Stored data Start Marker
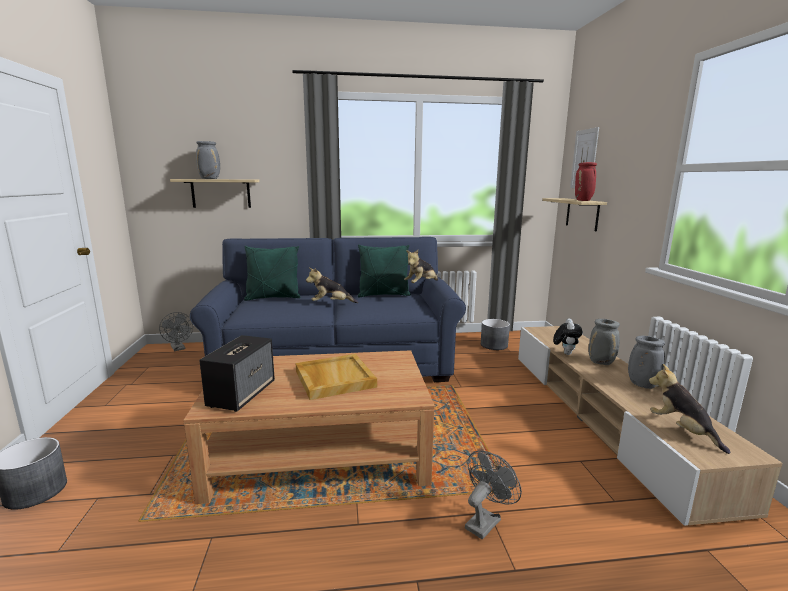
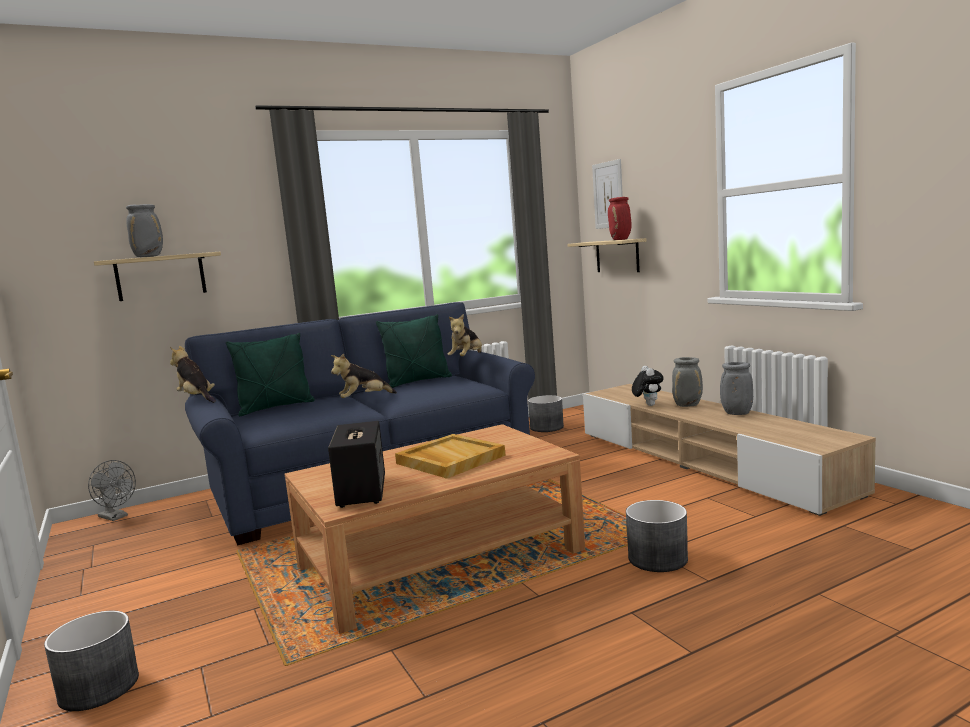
camera: 20 degrees left, 5 degrees down
grey fan [465,451,522,540] -> grey planter [626,500,688,572]
plush toy [649,364,731,454] -> plush toy moved to [170,346,216,403]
Stored data End Marker
▶ [Problem requirements] What you give back should be exactly the lines from the one with "grey fan [465,451,522,540]" through the final line of the listing, and no others.

▶ [Answer area]
grey fan [465,451,522,540] -> grey planter [626,500,688,572]
plush toy [649,364,731,454] -> plush toy moved to [170,346,216,403]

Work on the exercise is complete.